Vruchtbaarheidsbewustzijn

Vruchtbaarheidsbewustzijn

Picavet (2008)

Charles Picavet et.al,

Anticonceptiekeuze. Achtergrond en uitkomst van anticonceptiegebruik

Rutgers Nisso Groep, mei 2008

De Nederlandse Rutgers-Nissogroep hield het voorbije jaar een internetstudie bij 1265 vrouwen om te kijken naar de redenen van keuze en de uitkomsten van gebruik van specifieke geboorteregelingsmethoden.
Voor de keuze blijkt dat de ouders en de school vooral genoemd worden door pilgebruiksters en de school ook door condoomgebruiksters. De (huis)arts is degene bij
wie de meeste vrouwen hun informatie over anticonceptie halen. Dit geldt minder voor NFP-gebruikers. In dit onderzoek is ook naar andere bronnen gekeken. Bij NFP blijkt de partner relatief vaak advies te geven. Opvallend is ook dat de verloskundige relatief veel informatie heeft gegeven aan vrouwen, van wie de partner is gesteriliseerd en die NFP gebruiken.
Vrouwen die hebben gekozen voor sterilisatie van de man, NFP en in mindere mate condooms vinden de betrokkenheid van de partner erg belangrijk. Tot slot is ook gevraagd naar de mate waarin de vrouwen met hun partners communiceren over de methode, hun ervaringen en eventuele angst voor zwangerschap. Het blijkt dat pilgebruiksters weinig met hun partners communiceren, terwijl gebruiksters van NFP juist veel communiceren.

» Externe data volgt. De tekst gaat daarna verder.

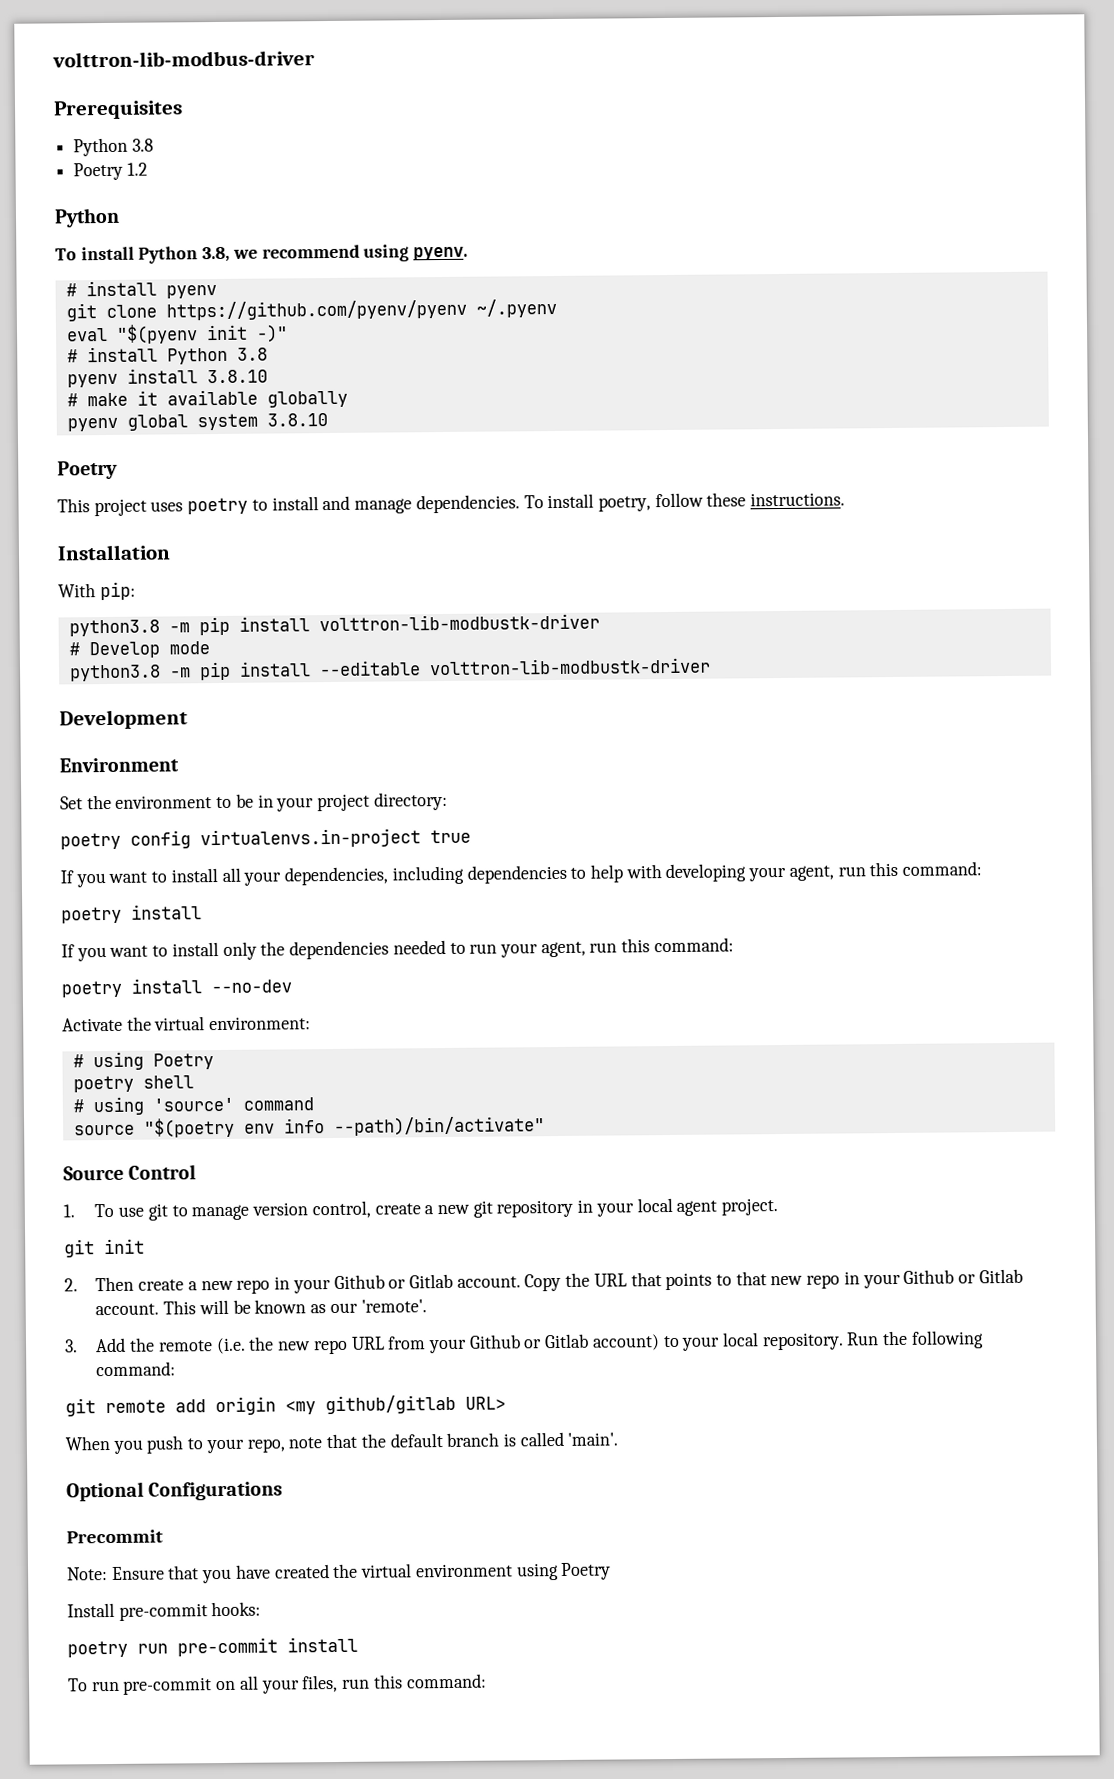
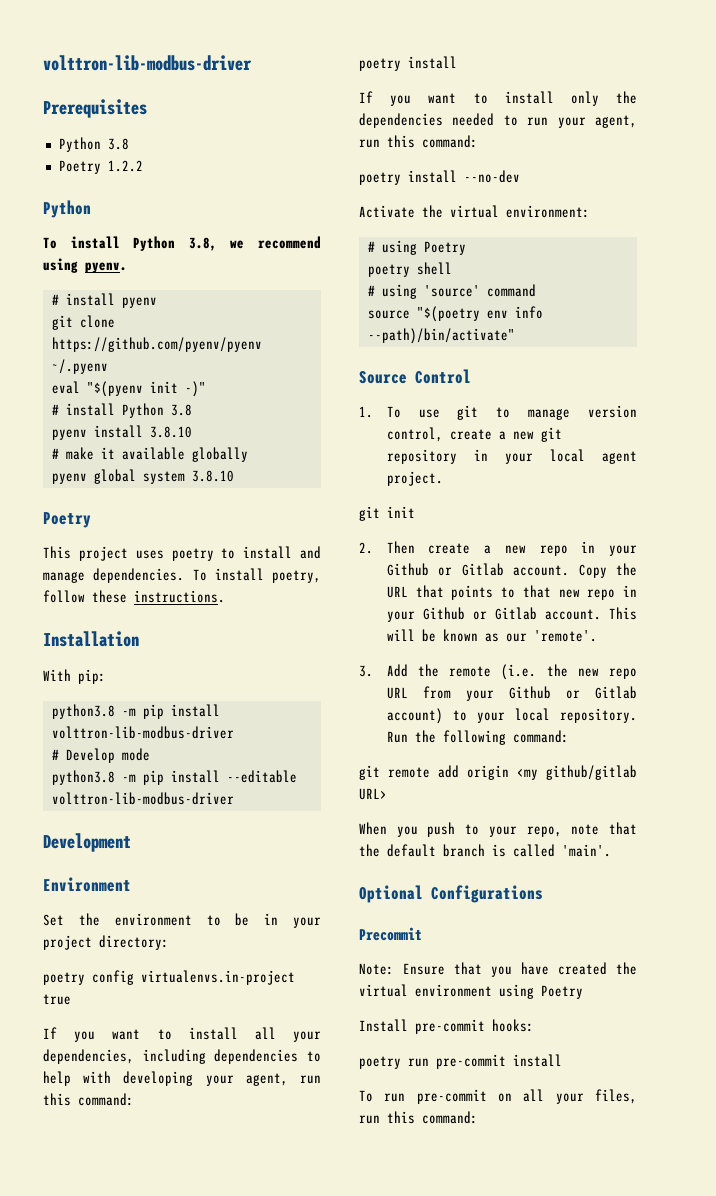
[126,162,148,176] 1.2 -> [107,160,143,172] 1.2.2
[318,613,600,632] volttron-lib-modbustk-driver -> [51,726,234,739] volttron-lib-modbus-driver
[428,657,711,676] volttron-lib-modbustk-driver -> [51,792,234,805] volttron-lib-modbus-driver

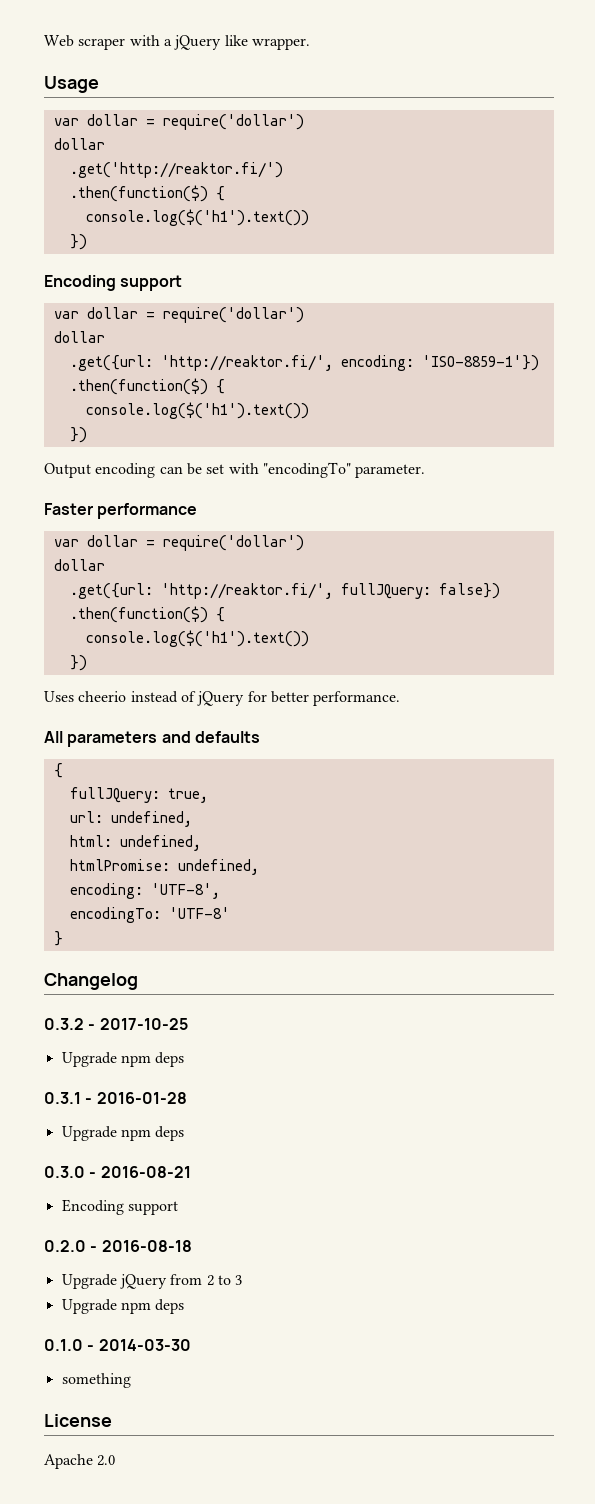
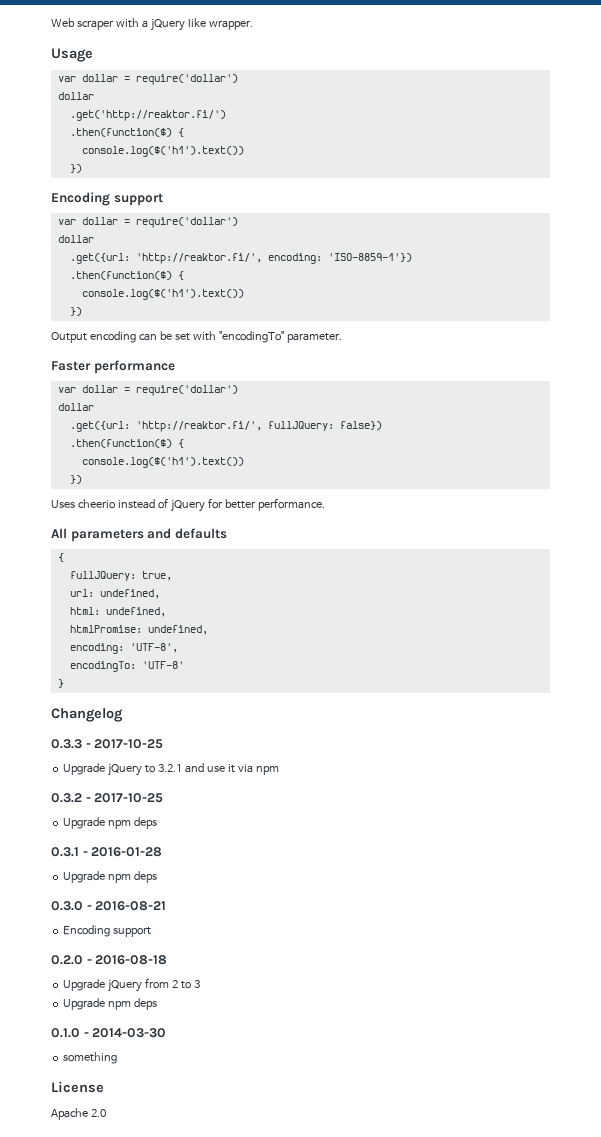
(138, 981) none -> [51,739,164,749] [63,763,279,776] // 0.3.3 - 2017-10-25 // Upgrade jQuery to 3.2.1 and use it via npm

Het blijkt dat huisartsen vooral informatie geven over effectiviteit. Over andere methoden wordt weinig informatie gegeven,
vooral aan pilgebruiksters. Door geen informatie te geven heeft de arts uiteraard invloed op de keuze die wordt gemaakt. De kans is daardoor groter dat er wordt gekozen voor de meest bekende methode, namelijk de pil. Bij 10% van de vrouwen had de huisarts ook directe invloed op de keuze. Zij zijn aan de hand van de informatie of de adviezen van de arts een andere methode gaan
gebruiken dan zij vooraf hadden bedacht. Bijvoorbeeld doordat de huisarts hen op een andere
methode wees of aangaf dat de gekozen methode geen goed idee was in de gegeven omstandigheden.

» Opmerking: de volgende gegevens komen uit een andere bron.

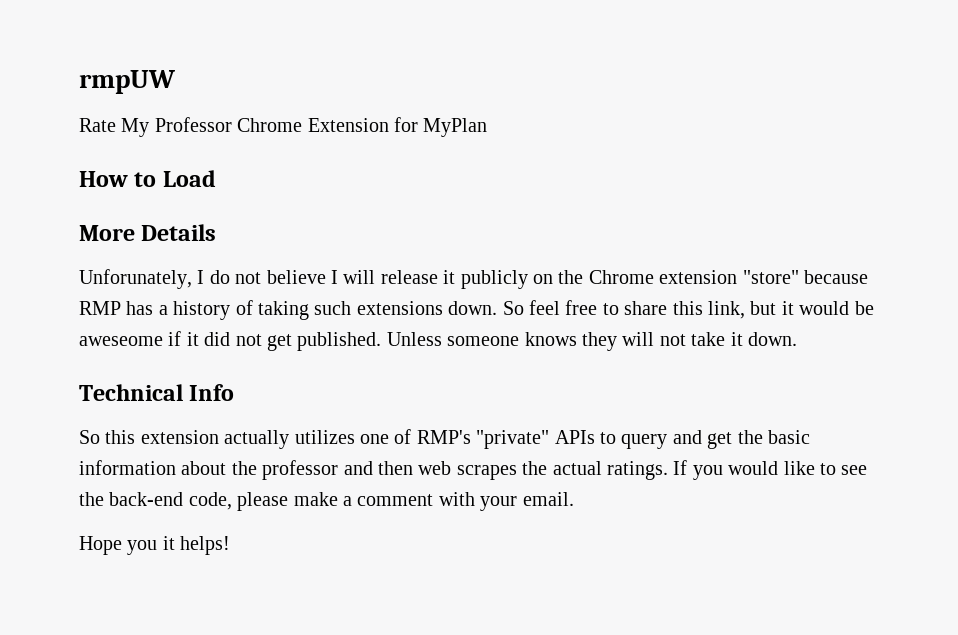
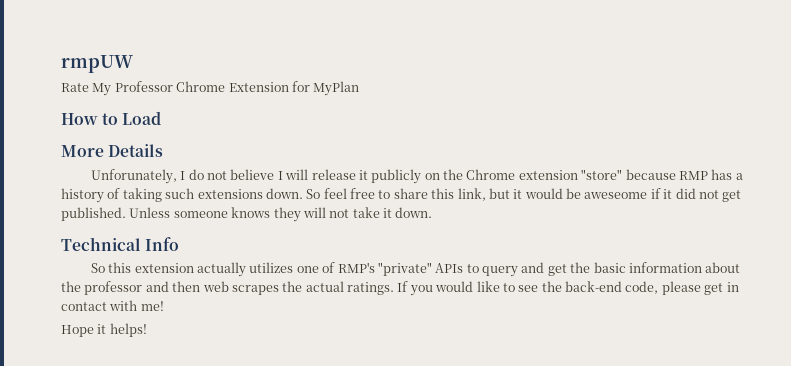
[293,492,574,511] make a comment with your email. -> [704,282,739,295] [61,300,164,311] get in contact with me!
[127,540,158,555] you -> (94, 331) none

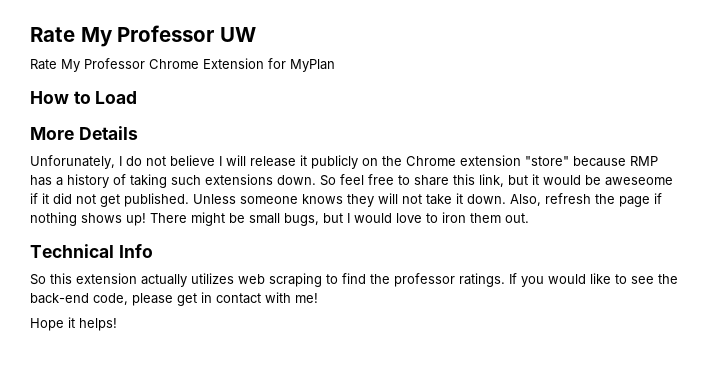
[61,55,134,73] rmpUW -> [30,25,256,47] Rate My Professor UW
(433, 212) none -> [510,193,662,207] [30,212,529,226] Also, refresh the page if nothing shows up! There might be small bugs, but I would love to iron them out.
[296,262,741,277] [61,281,344,295] one of RMP's "private" APIs to query and get the basic information about the professor and then web scrapes the actual -> [238,273,455,287] web scraping to find the professor

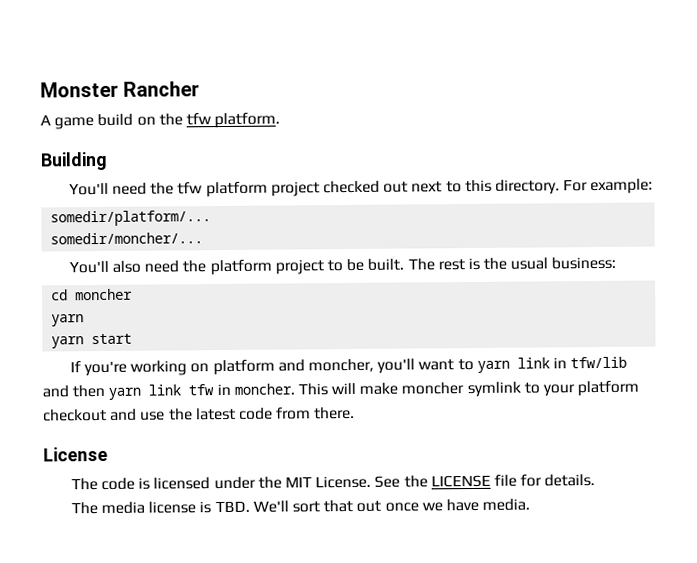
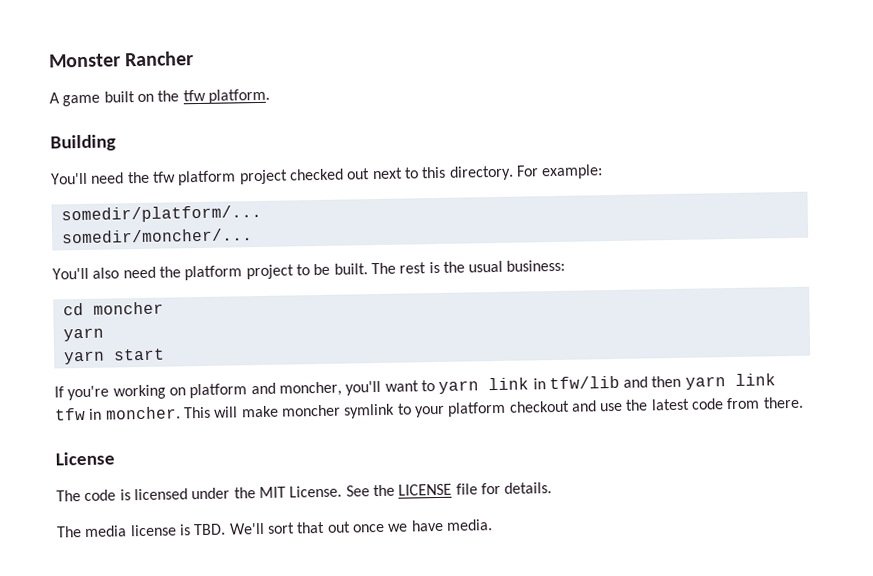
[97,113,134,127] build -> [103,91,135,103] built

De pil en het condoom zijn de meest gebruikte anticonceptiemethoden. Dit blijken ook de methoden te zijn met de minst positieve uitkomsten.
• Nieuwere vormen van anticonceptie hebben betere uitkomsten, vooral het hormoonspiraal. Het implantaat heeft juist weinig positieve uitkomsten als je dat vergelijkt met de andere lange-termijnmethodes. Gebruiksters van de ring doen het beter dan pilgebruiksters, maar niet zo goed als de meeste langetermijnalternatieven.
• Jonge vrouwen en vrouwen die minder zelfvertrouwen hebben in het maken van een goede
anticonceptiekeuze lopen meer risico op een negatieve uitkomst en daarmee op ongewenste zwangerschap.
• De huisarts zou meer informatie kunnen en moeten geven over alternatieven voor de pil en
het condoom en de voor- en nadelen van de verschillende opties.
• Betere begeleiding bij het maken van een anticonceptiekeuze kan leiden tot meer gebruik van alternatieve methoden. Omdat deze alternatieven vaak ook minder gevoelig zijn voor gebruikersfouten zou daarmee het aantal ongewenste zwangerschappen teruggedrongen
kunnen worden.

De drie laatste conclusies kunnen wij volledig onderschrijven.